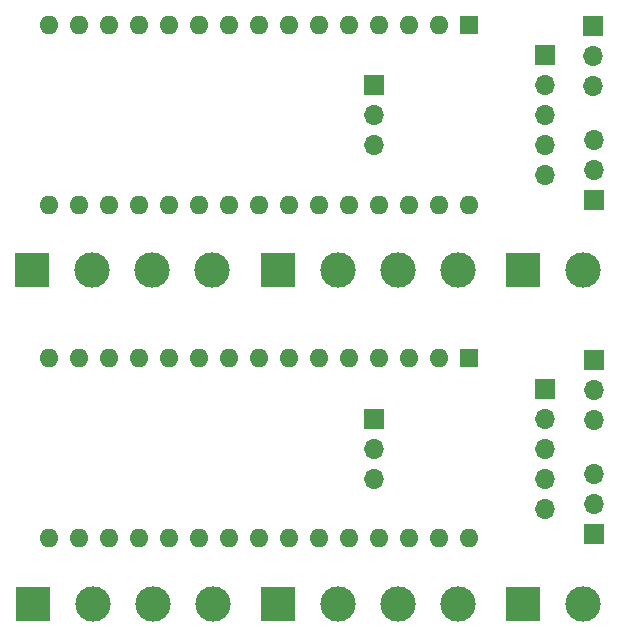
<source format=gbr>
%TF.GenerationSoftware,KiCad,Pcbnew,(6.0.0)*%
%TF.CreationDate,2022-10-01T21:34:56+02:00*%
%TF.ProjectId,012-Amesis-ColdSartE85,3031322d-416d-4657-9369-732d436f6c64,v0.01_Golf 1.6L 16v *%
%TF.SameCoordinates,Original*%
%TF.FileFunction,Soldermask,Top*%
%TF.FilePolarity,Negative*%
%FSLAX46Y46*%
G04 Gerber Fmt 4.6, Leading zero omitted, Abs format (unit mm)*
G04 Created by KiCad (PCBNEW (6.0.0)) date 2022-10-01 21:34:56*
%MOMM*%
%LPD*%
G01*
G04 APERTURE LIST*
%ADD10O,1.700000X1.700000*%
%ADD11R,1.700000X1.700000*%
%ADD12C,3.000000*%
%ADD13R,3.000000X3.000000*%
%ADD14R,1.600000X1.600000*%
%ADD15O,1.600000X1.600000*%
G04 APERTURE END LIST*
D10*
%TO.C,Jumpers_Option1*%
X167640000Y-60568600D03*
X167640000Y-58028600D03*
D11*
X167640000Y-55488600D03*
%TD*%
D12*
%TO.C,J1*%
X166776400Y-76149200D03*
D13*
X161696400Y-76149200D03*
%TD*%
D14*
%TO.C,A1*%
X157073600Y-55331200D03*
D15*
X154533600Y-55331200D03*
X151993600Y-55331200D03*
X149453600Y-55331200D03*
X146913600Y-55331200D03*
X144373600Y-55331200D03*
X141833600Y-55331200D03*
X139293600Y-55331200D03*
X136753600Y-55331200D03*
X134213600Y-55331200D03*
X131673600Y-55331200D03*
X129133600Y-55331200D03*
X126593600Y-55331200D03*
X124053600Y-55331200D03*
X121513600Y-55331200D03*
X121513600Y-70571200D03*
X124053600Y-70571200D03*
X126593600Y-70571200D03*
X129133600Y-70571200D03*
X131673600Y-70571200D03*
X134213600Y-70571200D03*
X136753600Y-70571200D03*
X139293600Y-70571200D03*
X141833600Y-70571200D03*
X144373600Y-70571200D03*
X146913600Y-70571200D03*
X149453600Y-70571200D03*
X151993600Y-70571200D03*
X154533600Y-70571200D03*
X157073600Y-70571200D03*
%TD*%
D12*
%TO.C,G2/G62_OutPut_IAT1*%
X156159200Y-76149200D03*
X151079200Y-76149200D03*
X145999200Y-76149200D03*
D13*
X140919200Y-76149200D03*
%TD*%
D10*
%TO.C,J2*%
X163525200Y-68072000D03*
X163525200Y-65532000D03*
X163525200Y-62992000D03*
X163525200Y-60452000D03*
D11*
X163525200Y-57912000D03*
%TD*%
D12*
%TO.C,G2/G62_InPut_IAT1*%
X135382000Y-76149200D03*
X130302000Y-76149200D03*
X125222000Y-76149200D03*
D13*
X120142000Y-76149200D03*
%TD*%
D10*
%TO.C,J3*%
X149047200Y-65532000D03*
X149047200Y-62992000D03*
D11*
X149047200Y-60452000D03*
%TD*%
D10*
%TO.C,IAT_Interne1*%
X167665000Y-65110600D03*
X167665000Y-67650600D03*
D11*
X167665000Y-70190600D03*
%TD*%
D14*
%TO.C,A1*%
X157068600Y-27081400D03*
D15*
X154528600Y-27081400D03*
X151988600Y-27081400D03*
X149448600Y-27081400D03*
X146908600Y-27081400D03*
X144368600Y-27081400D03*
X141828600Y-27081400D03*
X139288600Y-27081400D03*
X136748600Y-27081400D03*
X134208600Y-27081400D03*
X131668600Y-27081400D03*
X129128600Y-27081400D03*
X126588600Y-27081400D03*
X124048600Y-27081400D03*
X121508600Y-27081400D03*
X121508600Y-42321400D03*
X124048600Y-42321400D03*
X126588600Y-42321400D03*
X129128600Y-42321400D03*
X131668600Y-42321400D03*
X134208600Y-42321400D03*
X136748600Y-42321400D03*
X139288600Y-42321400D03*
X141828600Y-42321400D03*
X144368600Y-42321400D03*
X146908600Y-42321400D03*
X149448600Y-42321400D03*
X151988600Y-42321400D03*
X154528600Y-42321400D03*
X157068600Y-42321400D03*
%TD*%
D13*
%TO.C,J1*%
X161691400Y-47899400D03*
D12*
X166771400Y-47899400D03*
%TD*%
D11*
%TO.C,Jumpers_Option1*%
X167635000Y-27238800D03*
D10*
X167635000Y-29778800D03*
X167635000Y-32318800D03*
%TD*%
D13*
%TO.C,G2/G62_OutPut_IAT1*%
X140914200Y-47899400D03*
D12*
X145994200Y-47899400D03*
X151074200Y-47899400D03*
X156154200Y-47899400D03*
%TD*%
D11*
%TO.C,IAT_Interne1*%
X167660000Y-41940800D03*
D10*
X167660000Y-39400800D03*
X167660000Y-36860800D03*
%TD*%
D13*
%TO.C,G2/G62_InPut_IAT1*%
X120137000Y-47899400D03*
D12*
X125217000Y-47899400D03*
X130297000Y-47899400D03*
X135377000Y-47899400D03*
%TD*%
D11*
%TO.C,J2*%
X163520200Y-29662200D03*
D10*
X163520200Y-32202200D03*
X163520200Y-34742200D03*
X163520200Y-37282200D03*
X163520200Y-39822200D03*
%TD*%
D11*
%TO.C,J3*%
X149042200Y-32202200D03*
D10*
X149042200Y-34742200D03*
X149042200Y-37282200D03*
%TD*%
M02*

</source>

----

*TASK REQUIREMENTS:* Take every line above where "APERTURE" appears and copy it.

*RESPONSE TO THE TASK:*
G04 APERTURE LIST*
G04 APERTURE END LIST*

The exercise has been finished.